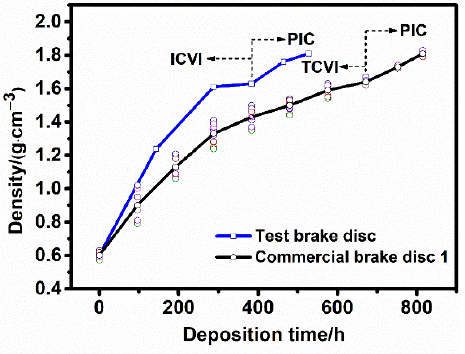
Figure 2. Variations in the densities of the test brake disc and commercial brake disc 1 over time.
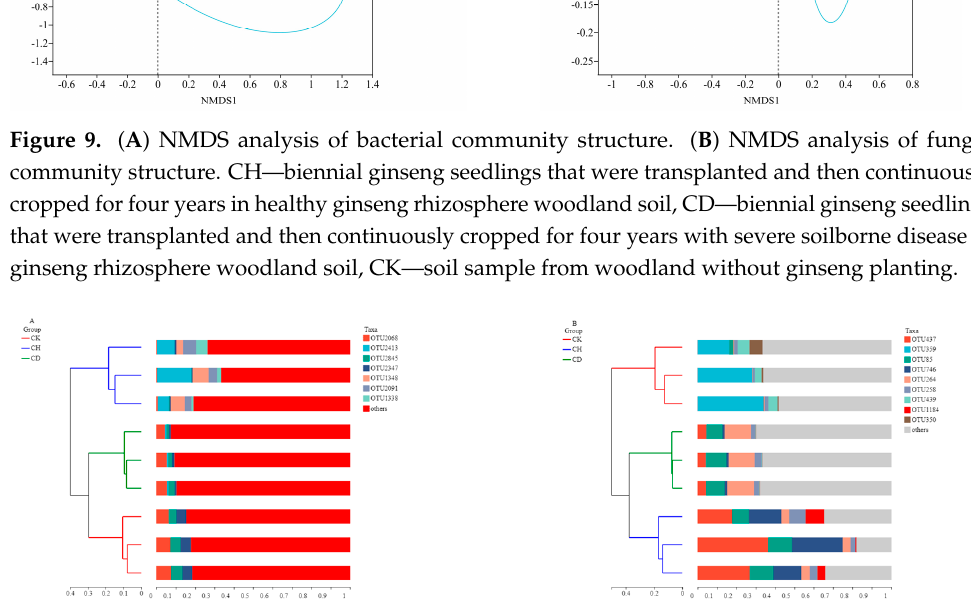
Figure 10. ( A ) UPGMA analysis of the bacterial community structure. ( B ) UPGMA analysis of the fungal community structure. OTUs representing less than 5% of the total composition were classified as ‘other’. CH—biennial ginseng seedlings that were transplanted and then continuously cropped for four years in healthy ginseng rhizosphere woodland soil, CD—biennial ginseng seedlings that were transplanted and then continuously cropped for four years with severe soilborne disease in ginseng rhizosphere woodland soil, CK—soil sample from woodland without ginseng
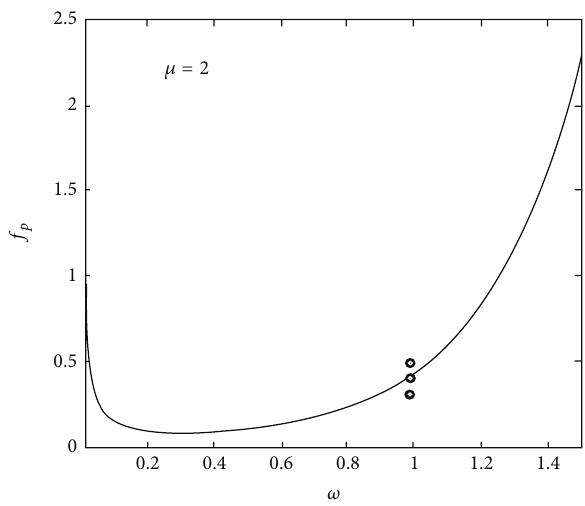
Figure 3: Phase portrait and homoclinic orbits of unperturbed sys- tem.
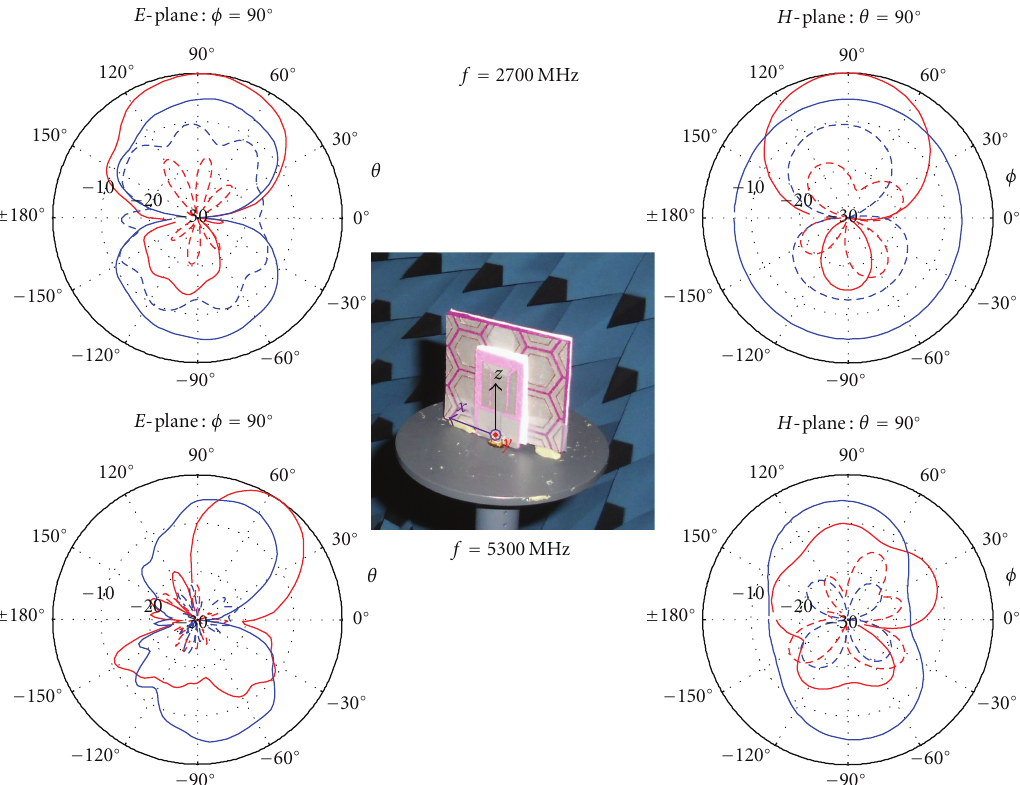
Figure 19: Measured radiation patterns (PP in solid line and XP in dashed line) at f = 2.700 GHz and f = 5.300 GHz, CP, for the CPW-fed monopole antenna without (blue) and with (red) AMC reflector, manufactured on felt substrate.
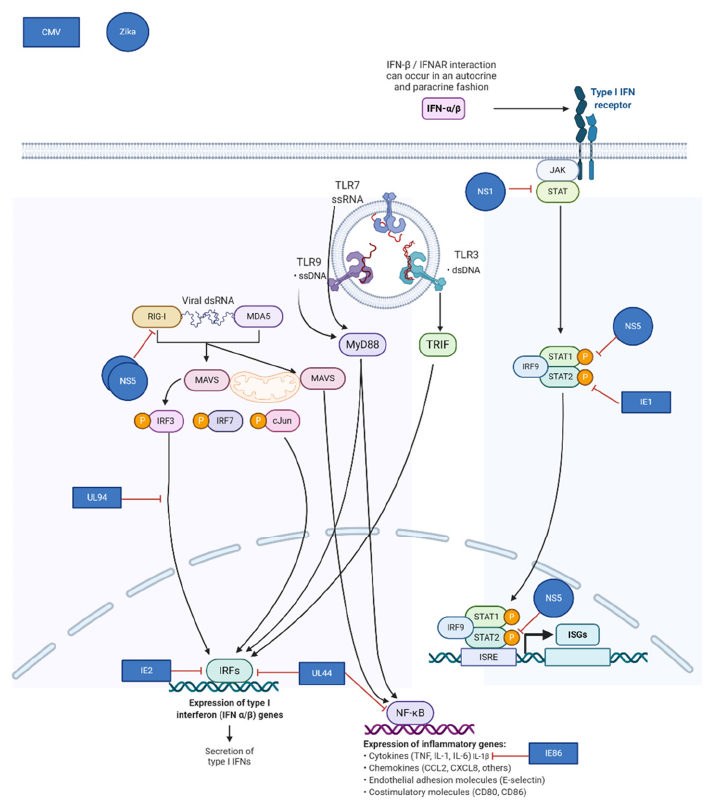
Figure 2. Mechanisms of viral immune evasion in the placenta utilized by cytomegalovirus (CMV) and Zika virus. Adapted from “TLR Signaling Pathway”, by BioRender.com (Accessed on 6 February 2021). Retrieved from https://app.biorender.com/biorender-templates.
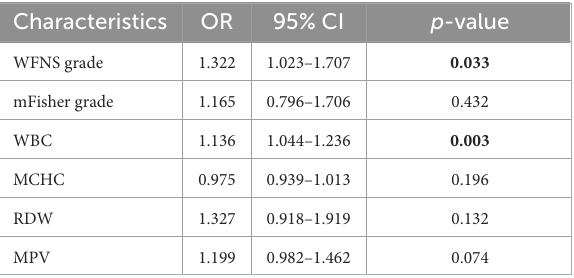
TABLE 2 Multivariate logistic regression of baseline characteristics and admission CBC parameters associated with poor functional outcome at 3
-------------------------
■ **Task prompt**
Your answer must be an exact copy of the records, with every picture left out.

■ **Exercise response**
Figure 2. Variations in the densities of the test brake disc and commercial brake disc 1 over time.
Figure 10. ( A ) UPGMA analysis of the bacterial community structure. ( B ) UPGMA analysis of the fungal community structure. OTUs representing less than 5% of the total composition were classified as ‘other’. CH—biennial ginseng seedlings that were transplanted and then continuously cropped for four years in healthy ginseng rhizosphere woodland soil, CD—biennial ginseng seedlings that were transplanted and then continuously cropped for four years with severe soilborne disease in ginseng rhizosphere woodland soil, CK—soil sample from woodland without ginseng
Figure 3: Phase portrait and homoclinic orbits of unperturbed sys- tem.
Figure 19: Measured radiation patterns (PP in solid line and XP in dashed line) at f = 2.700 GHz and f = 5.300 GHz, CP, for the CPW-fed monopole antenna without (blue) and with (red) AMC reflector, manufactured on felt substrate.
Figure 2. Mechanisms of viral immune evasion in the placenta utilized by cytomegalovirus (CMV) and Zika virus. Adapted from “TLR Signaling Pathway”, by BioRender.com (Accessed on 6 February 2021). Retrieved from https://app.biorender.com/biorender-templates.
TABLE 2 Multivariate logistic regression of baseline characteristics and admission CBC parameters associated with poor functional outcome at 3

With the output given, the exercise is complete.